Write out every line of text in the material below, word for word, and leave the pictures out.
=== Given records ===
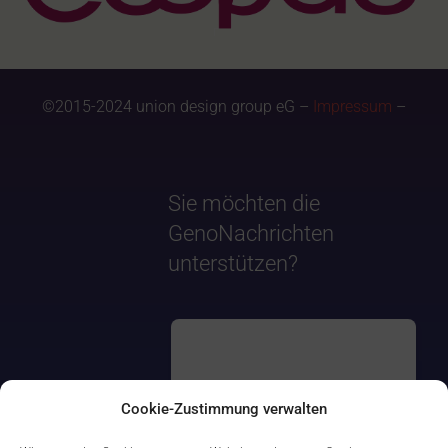
©2015-2024 union design group eG –
Impressum
–
Sie möchten die
GenoNachrichten
unterstützen?
Cookie-Zustimmung verwalten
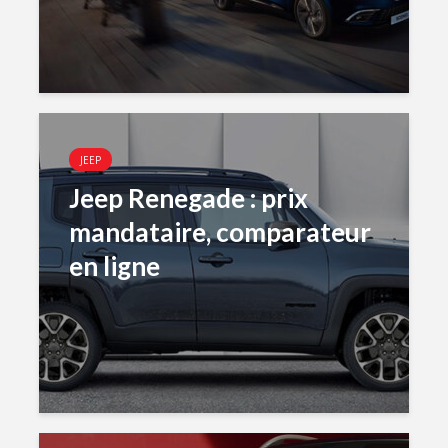
JEEP
Jeep Renegade : prix
mandataire, comparateur
en ligne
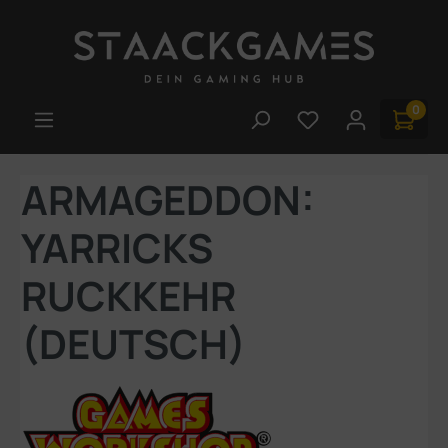
Zum Hauptinhalt springen
0
Du hast 0 Produk
ARMAGEDDON:
YARRICKS
RUCKKEHR
(DEUTSCH)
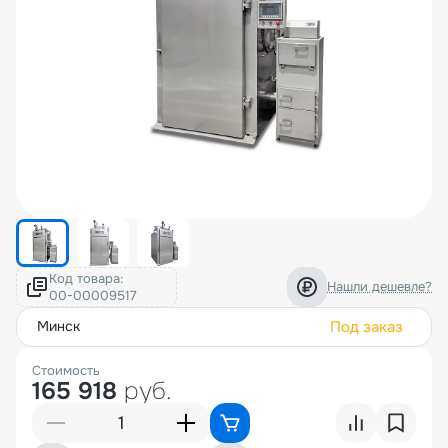
Код товара:
Нашли дешевле?
Под заказ
минск
Стоимость
165 918
руб.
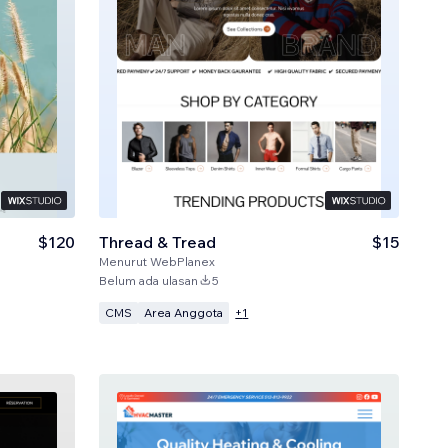
$120
Thread & Tread
$15
Menurut
WebPlanex
Belum ada ulasan
5
CMS
Area Anggota
+
1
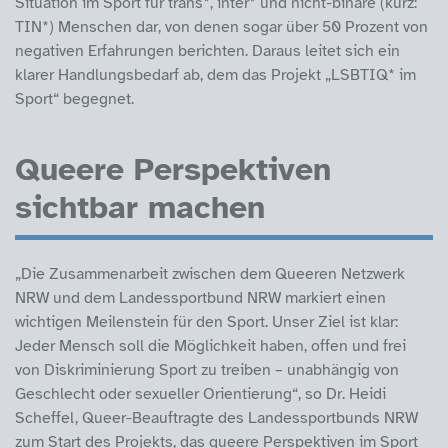
Situation im Sport für trans*, inter* und nicht-binäre (kurz:
TIN*) Menschen dar, von denen sogar über 50 Prozent von
negativen Erfahrungen berichten. Daraus leitet sich ein
klarer Handlungsbedarf ab, dem das Projekt „LSBTIQ* im
Sport“ begegnet.
Queere Perspektiven
sichtbar machen
„Die Zusammenarbeit zwischen dem Queeren Netzwerk
NRW und dem Landessportbund NRW markiert einen
wichtigen Meilenstein für den Sport. Unser Ziel ist klar:
Jeder Mensch soll die Möglichkeit haben, offen und frei
von Diskriminierung Sport zu treiben – unabhängig von
Geschlecht oder sexueller Orientierung“, so Dr. Heidi
Scheffel, Queer-Beauftragte des Landessportbunds NRW
zum Start des Projekts, das queere Perspektiven im Sport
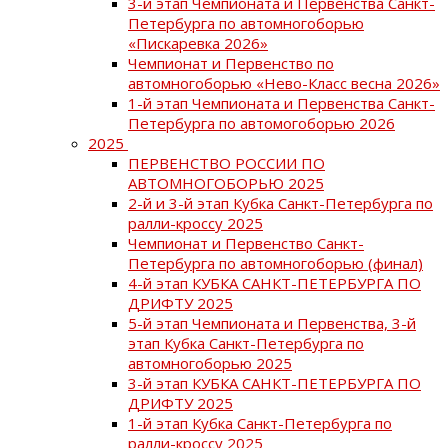
3-й этап Чемпионата и Первенства Санкт-
Петербурга по автомногоборью
«Пискаревка 2026»
Чемпионат и Первенство по
автомногоборью «Нево-Класс весна 2026»
1-й этап Чемпионата и Первенства Санкт-
Петербурга по автомогоборью 2026
2025
ПЕРВЕНСТВО РОССИИ ПО
АВТОМНОГОБОРЬЮ 2025
2-й и 3-й этап Кубка Санкт-Петербурга по
ралли-кроссу 2025
Чемпионат и Первенство Санкт-
Петербурга по автомногоборью (финал)
4-й этап КУБКА САНКТ-ПЕТЕРБУРГА ПО
ДРИФТУ 2025
5-й этап Чемпионата и Первенства, 3-й
этап Кубка Санкт-Петербурга по
автомногоборью 2025
3-й этап КУБКА САНКТ-ПЕТЕРБУРГА ПО
ДРИФТУ 2025
1-й этап Кубка Санкт-Петербурга по
ралли-кроссу 2025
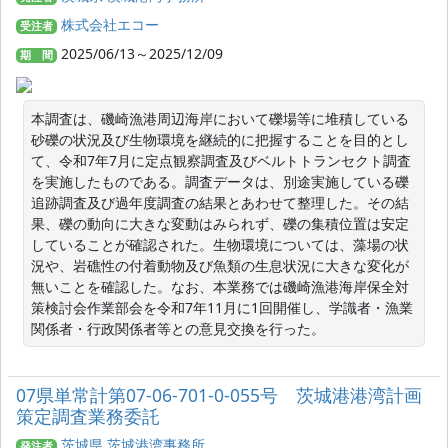
株式会社エコー
受注者
2025/06/13～2025/12/09
期 間
本調査は、磯崎漁港周辺海岸において礫場等に堆積している
砂礫の状況及び生物環境を継続的に把握することを目的とし
て、令和7年7月に定点観察調査及びベルトトランセクト調査
を実施したものである。調査データは、別途実施している礫
追跡調査及び過年度調査の結果とあわせて整理した。その結
果、礫の動向に大きな変動はみられず、礫の集積位置は安定
していることが確認された。生物環境については、藻場の状
況や、岩礁性の付着動物及び魚類の生息状況に大きな変化が
無いことを確認した。なお、本業務では磯崎漁港海岸保全対
策検討会作業部会を令和7年11月に1回開催し、学識者・漁業
関係者・行政関係者等との意見交換を行った。
07県単常計第07-06-701-0-055号 茨城港港湾計画
策定調査業務委託
茨城県 茨城港湾事務所
発注者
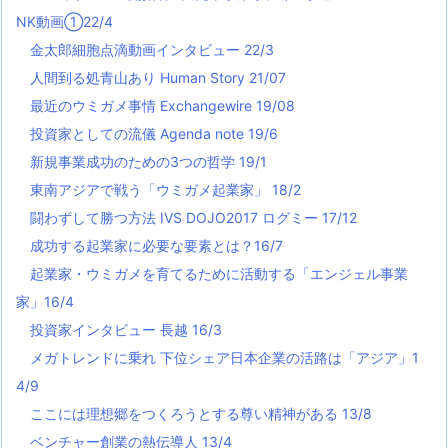
NK動画①22/4
金太郎細胞点滴動画インタビュー 22/3
人間到る処青山あり Human Story 21/07
最近のウミガメ事情 Exchangewire 19/08
投資家としての流儀 Agenda note 19/6
新規事業成功のための3つの哲学 19/1
東南アジアで戦う「ウミガメ起業家」 18/2
闘わずして勝つ方法 IVS DOJO2017 ログミー 17/12
成功する起業家に必要な要素とは？16/7
起業家・ウミガメを育てるために活動する「エンジェル事業
家」16/4
投資家インタビュー 長越 16/3
メガトレンドに乗れ 下位シェア日本企業の活路は「アジア」1
4/9
ここには理想郷をつくろうとする尊い精神がある 13/8
ベンチャー創業の熱伝導人 13/4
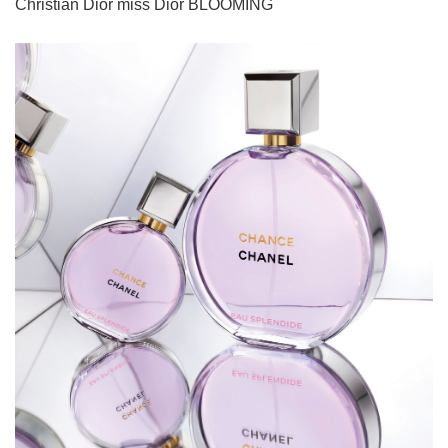
Christian Dior miss Dior BLOOMING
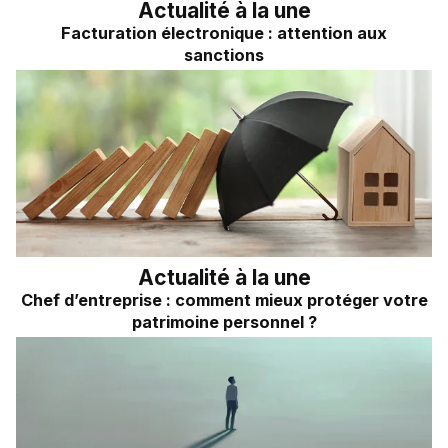
Actualité à la une
Facturation électronique : attention aux
sanctions
Actualité à la une
Chef d’entreprise : comment mieux protéger votre
patrimoine personnel ?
===
» The answer
©2015-2024 union design group eG –
Impressum
–
Sie möchten die
GenoNachrichten
unterstützen?
Cookie-Zustimmung verwalten
JEEP
Jeep Renegade : prix
mandataire, comparateur
en ligne
Zum Hauptinhalt springen
0
Du hast 0 Produk
ARMAGEDDON:
YARRICKS
RUCKKEHR
(DEUTSCH)
Код товара:
Нашли дешевле?
Под заказ
минск
Стоимость
165 918
руб.
$120
Thread & Tread
$15
Menurut
WebPlanex
Belum ada ulasan
5
CMS
Area Anggota
+
1
Situation im Sport für trans*, inter* und nicht-binäre (kurz:
TIN*) Menschen dar, von denen sogar über 50 Prozent von
negativen Erfahrungen berichten. Daraus leitet sich ein
klarer Handlungsbedarf ab, dem das Projekt „LSBTIQ* im
Sport“ begegnet.
Queere Perspektiven
sichtbar machen
„Die Zusammenarbeit zwischen dem Queeren Netzwerk
NRW und dem Landessportbund NRW markiert einen
wichtigen Meilenstein für den Sport. Unser Ziel ist klar:
Jeder Mensch soll die Möglichkeit haben, offen und frei
von Diskriminierung Sport zu treiben – unabhängig von
Geschlecht oder sexueller Orientierung“, so Dr. Heidi
Scheffel, Queer-Beauftragte des Landessportbunds NRW
zum Start des Projekts, das queere Perspektiven im Sport
3-й этап Чемпионата и Первенства Санкт-
Петербурга по автомногоборью
«Пискаревка 2026»
Чемпионат и Первенство по
автомногоборью «Нево-Класс весна 2026»
1-й этап Чемпионата и Первенства Санкт-
Петербурга по автомогоборью 2026
2025
ПЕРВЕНСТВО РОССИИ ПО
АВТОМНОГОБОРЬЮ 2025
2-й и 3-й этап Кубка Санкт-Петербурга по
ралли-кроссу 2025
Чемпионат и Первенство Санкт-
Петербурга по автомногоборью (финал)
4-й этап КУБКА САНКТ-ПЕТЕРБУРГА ПО
ДРИФТУ 2025
5-й этап Чемпионата и Первенства, 3-й
этап Кубка Санкт-Петербурга по
автомногоборью 2025
3-й этап КУБКА САНКТ-ПЕТЕРБУРГА ПО
ДРИФТУ 2025
1-й этап Кубка Санкт-Петербурга по
ралли-кроссу 2025
株式会社エコー
受注者
2025/06/13～2025/12/09
期 間
本調査は、磯崎漁港周辺海岸において礫場等に堆積している
砂礫の状況及び生物環境を継続的に把握することを目的とし
て、令和7年7月に定点観察調査及びベルトトランセクト調査
を実施したものである。調査データは、別途実施している礫
追跡調査及び過年度調査の結果とあわせて整理した。その結
果、礫の動向に大きな変動はみられず、礫の集積位置は安定
していることが確認された。生物環境については、藻場の状
況や、岩礁性の付着動物及び魚類の生息状況に大きな変化が
無いことを確認した。なお、本業務では磯崎漁港海岸保全対
策検討会作業部会を令和7年11月に1回開催し、学識者・漁業
関係者・行政関係者等との意見交換を行った。
07県単常計第07-06-701-0-055号 茨城港港湾計画
策定調査業務委託
茨城県 茨城港湾事務所
発注者
NK動画①22/4
金太郎細胞点滴動画インタビュー 22/3
人間到る処青山あり Human Story 21/07
最近のウミガメ事情 Exchangewire 19/08
投資家としての流儀 Agenda note 19/6
新規事業成功のための3つの哲学 19/1
東南アジアで戦う「ウミガメ起業家」 18/2
闘わずして勝つ方法 IVS DOJO2017 ログミー 17/12
成功する起業家に必要な要素とは？16/7
起業家・ウミガメを育てるために活動する「エンジェル事業
家」16/4
投資家インタビュー 長越 16/3
メガトレンドに乗れ 下位シェア日本企業の活路は「アジア」1
4/9
ここには理想郷をつくろうとする尊い精神がある 13/8
ベンチャー創業の熱伝導人 13/4
Christian Dior miss Dior BLOOMING
Actualité à la une
Facturation électronique : attention aux
sanctions
Actualité à la une
Chef d’entreprise : comment mieux protéger votre
patrimoine personnel ?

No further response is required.